白狸又看向董鳴他們道,「你們也坐吧。」
「是。」幾人應了,一起坐了下來。
「事情是這樣的……」
白狸將任天恆聽到的事情給眾人講了一遍,還將赤水和藍池的事情從瘟疫到動亂都講了一遍。
眾人聽完瞬間都沉默下來,此時大家已經被那人做的這一樁樁一件件的事,震驚地一句話都說不出來了。
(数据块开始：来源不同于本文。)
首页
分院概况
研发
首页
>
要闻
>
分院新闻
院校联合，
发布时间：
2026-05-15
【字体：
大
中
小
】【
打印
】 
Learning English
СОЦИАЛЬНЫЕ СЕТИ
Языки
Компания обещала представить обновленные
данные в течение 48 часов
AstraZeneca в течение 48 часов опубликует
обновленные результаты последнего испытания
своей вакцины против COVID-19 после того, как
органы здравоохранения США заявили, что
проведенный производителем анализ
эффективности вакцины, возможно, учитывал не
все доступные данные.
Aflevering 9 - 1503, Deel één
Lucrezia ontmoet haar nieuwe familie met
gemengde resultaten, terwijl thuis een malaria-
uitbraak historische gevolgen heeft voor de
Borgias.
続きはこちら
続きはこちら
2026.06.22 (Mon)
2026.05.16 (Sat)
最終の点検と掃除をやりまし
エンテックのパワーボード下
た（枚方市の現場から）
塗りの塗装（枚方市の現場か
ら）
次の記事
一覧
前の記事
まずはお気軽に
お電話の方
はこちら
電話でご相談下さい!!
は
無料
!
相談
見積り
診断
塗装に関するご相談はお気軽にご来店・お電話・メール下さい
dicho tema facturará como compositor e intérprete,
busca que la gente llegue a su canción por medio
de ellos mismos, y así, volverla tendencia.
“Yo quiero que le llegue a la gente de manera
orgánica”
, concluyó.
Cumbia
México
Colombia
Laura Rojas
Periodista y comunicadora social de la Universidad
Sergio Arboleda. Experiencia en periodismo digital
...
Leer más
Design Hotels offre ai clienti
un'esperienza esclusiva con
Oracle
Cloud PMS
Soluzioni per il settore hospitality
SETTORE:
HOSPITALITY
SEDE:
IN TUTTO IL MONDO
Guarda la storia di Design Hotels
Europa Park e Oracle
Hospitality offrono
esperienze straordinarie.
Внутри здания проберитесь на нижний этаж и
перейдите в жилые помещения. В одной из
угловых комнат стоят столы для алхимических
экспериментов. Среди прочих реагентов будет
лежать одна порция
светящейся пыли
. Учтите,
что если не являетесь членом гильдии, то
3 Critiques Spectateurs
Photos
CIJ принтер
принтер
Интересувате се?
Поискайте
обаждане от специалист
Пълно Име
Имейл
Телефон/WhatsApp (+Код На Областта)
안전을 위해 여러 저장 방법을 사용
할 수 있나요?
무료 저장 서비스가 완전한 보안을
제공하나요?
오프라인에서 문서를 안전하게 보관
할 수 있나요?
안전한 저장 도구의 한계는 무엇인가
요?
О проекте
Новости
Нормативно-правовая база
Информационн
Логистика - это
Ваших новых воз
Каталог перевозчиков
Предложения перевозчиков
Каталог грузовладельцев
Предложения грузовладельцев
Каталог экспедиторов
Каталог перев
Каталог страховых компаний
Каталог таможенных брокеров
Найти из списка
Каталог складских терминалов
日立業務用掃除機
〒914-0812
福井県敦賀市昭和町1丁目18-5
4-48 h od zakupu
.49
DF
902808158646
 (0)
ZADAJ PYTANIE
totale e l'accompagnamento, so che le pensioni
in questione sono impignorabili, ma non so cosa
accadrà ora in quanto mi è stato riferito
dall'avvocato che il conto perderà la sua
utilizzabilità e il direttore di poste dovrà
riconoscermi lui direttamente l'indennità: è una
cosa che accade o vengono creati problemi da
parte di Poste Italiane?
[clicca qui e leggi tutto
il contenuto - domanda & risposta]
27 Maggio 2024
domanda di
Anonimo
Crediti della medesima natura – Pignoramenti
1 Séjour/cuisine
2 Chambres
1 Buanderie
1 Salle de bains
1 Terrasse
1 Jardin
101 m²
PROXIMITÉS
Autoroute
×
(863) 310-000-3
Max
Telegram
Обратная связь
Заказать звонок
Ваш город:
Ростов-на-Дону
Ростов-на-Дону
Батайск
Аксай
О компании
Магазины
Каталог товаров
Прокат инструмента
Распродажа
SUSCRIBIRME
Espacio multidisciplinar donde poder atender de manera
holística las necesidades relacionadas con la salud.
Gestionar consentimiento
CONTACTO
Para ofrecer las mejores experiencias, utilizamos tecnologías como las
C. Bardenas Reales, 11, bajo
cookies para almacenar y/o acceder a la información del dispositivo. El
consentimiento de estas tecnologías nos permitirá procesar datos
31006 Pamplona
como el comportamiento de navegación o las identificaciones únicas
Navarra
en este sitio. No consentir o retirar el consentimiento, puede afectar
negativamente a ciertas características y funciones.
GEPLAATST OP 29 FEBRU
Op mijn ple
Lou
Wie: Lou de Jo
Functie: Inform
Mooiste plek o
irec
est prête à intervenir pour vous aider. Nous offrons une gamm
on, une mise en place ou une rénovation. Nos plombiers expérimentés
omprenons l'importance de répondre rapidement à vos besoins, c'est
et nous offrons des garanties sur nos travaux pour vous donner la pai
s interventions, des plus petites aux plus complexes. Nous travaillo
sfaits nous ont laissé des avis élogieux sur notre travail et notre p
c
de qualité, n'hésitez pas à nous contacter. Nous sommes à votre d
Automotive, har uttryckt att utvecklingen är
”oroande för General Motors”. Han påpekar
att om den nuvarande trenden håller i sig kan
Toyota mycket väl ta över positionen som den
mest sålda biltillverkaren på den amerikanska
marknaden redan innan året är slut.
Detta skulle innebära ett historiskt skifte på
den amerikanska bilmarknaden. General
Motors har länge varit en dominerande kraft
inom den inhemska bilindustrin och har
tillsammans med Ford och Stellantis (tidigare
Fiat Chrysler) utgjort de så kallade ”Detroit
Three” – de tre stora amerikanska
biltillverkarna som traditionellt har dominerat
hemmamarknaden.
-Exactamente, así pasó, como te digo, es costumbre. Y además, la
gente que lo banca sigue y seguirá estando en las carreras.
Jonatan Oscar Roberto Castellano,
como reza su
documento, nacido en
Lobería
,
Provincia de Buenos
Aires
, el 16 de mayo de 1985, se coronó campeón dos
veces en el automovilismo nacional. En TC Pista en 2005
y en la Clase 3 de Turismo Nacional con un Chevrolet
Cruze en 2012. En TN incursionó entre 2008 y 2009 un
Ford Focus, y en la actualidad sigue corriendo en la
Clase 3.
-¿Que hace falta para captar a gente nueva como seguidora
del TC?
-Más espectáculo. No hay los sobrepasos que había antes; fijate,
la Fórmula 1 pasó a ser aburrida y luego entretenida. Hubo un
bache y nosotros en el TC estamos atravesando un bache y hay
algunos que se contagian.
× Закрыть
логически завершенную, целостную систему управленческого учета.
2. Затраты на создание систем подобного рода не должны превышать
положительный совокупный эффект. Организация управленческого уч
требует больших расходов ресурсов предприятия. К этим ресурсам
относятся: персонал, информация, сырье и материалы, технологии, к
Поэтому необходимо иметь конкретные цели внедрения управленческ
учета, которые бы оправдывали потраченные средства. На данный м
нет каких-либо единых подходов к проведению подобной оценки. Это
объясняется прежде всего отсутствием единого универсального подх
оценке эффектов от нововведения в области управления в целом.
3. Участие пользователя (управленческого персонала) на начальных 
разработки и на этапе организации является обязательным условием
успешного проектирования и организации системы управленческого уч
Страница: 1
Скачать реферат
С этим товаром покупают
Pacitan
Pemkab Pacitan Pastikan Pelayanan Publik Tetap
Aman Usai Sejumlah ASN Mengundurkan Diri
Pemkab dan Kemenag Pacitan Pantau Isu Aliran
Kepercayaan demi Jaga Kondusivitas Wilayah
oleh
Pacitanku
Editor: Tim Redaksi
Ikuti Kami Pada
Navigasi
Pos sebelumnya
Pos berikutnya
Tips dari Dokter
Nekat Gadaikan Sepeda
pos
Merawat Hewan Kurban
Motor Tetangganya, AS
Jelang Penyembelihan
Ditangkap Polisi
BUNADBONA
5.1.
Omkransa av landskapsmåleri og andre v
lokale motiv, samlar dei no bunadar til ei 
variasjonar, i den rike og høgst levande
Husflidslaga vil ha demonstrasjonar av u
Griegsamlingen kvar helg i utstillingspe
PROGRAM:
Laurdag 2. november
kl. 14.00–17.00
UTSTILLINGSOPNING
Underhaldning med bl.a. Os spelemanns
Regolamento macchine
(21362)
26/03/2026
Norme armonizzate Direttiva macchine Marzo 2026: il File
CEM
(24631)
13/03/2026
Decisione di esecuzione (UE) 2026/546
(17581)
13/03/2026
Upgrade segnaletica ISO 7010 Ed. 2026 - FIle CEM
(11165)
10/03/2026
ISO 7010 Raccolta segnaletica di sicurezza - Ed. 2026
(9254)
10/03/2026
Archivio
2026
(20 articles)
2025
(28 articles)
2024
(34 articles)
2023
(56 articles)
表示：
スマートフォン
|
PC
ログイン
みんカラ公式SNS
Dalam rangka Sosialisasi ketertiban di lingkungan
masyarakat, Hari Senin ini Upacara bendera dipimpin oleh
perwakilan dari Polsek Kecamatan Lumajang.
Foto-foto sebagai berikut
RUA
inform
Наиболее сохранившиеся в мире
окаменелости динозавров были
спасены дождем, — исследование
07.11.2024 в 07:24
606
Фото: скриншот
白狸看了眼眾人道,「現在我們當務之急是應該先把人救出來。」
石然深吸了口氣道,「墨團長說得對,那人已經沒有人性了,我們不能把那些百姓留在城裡。」
眾人皆是點頭。
白狸沉默了片刻道,「今晚我會夜探聖天城,一切等我回來再做打算。」
白狸話音一落,謝坤他們立刻道,「我們也去。」
白狸看了眼卓卿韻道,「卓莊主陪我去吧,其他人就不要去了,人多了反而不好。」
卓卿韻點頭,「好。」
入夜,白狸和卓卿韻一起潛進了聖天城。
這幾日聖天城裡終於安靜下來,所有能抓的人都抓的差不多了,城裡只剩巡邏計程車兵,倒安靜不少。
白狸掃了眼謝坤給她的地圖,就近去了一處關人的小院。
兩人趴在小院外面,等巡邏計程車兵走過,才一起潛進了院子。
沒等那些守衛有所反應,白狸便從懷裡拿出一瓶藥粉撒了過去。
只一瞬間,原本想來衝過來的守衛立刻都不動了,僵硬著身體像被點了穴道一樣。
卓卿韻看了看那些僵硬的守衛,又好奇地看向白狸手裡的藥瓶。
見卓卿韻一直望著她手裡的藥瓶,白狸嫣然一笑,大方地又從懷裡摸了一瓶藥丟給他,「這是定身粉,送你了。」
卓卿韻連忙用衣服兜住,然後拿出帕子在那藥瓶上擦了好幾遍,才敢將那藥瓶收到懷裡。
白狸眼角不自覺地抽了抽,忘了這人對女人過敏了,還好剛才她沒碰他。
不過這病也太稀奇了,從現代到古代,她都沒聽說過這種病。
白狸好奇地看一眼卓卿韻道,「你是從什麼時候開始對女人過敏的?」
卓卿韻微愣,隨即看了白狸一眼道,「從我有記憶起就是這樣。」
白狸揚眉,這是從小就有了,可是不應該啊,好好的一個人為什麼會對女人過敏呢?會不會是小時候有什麼心裡陰影造成這個病症的。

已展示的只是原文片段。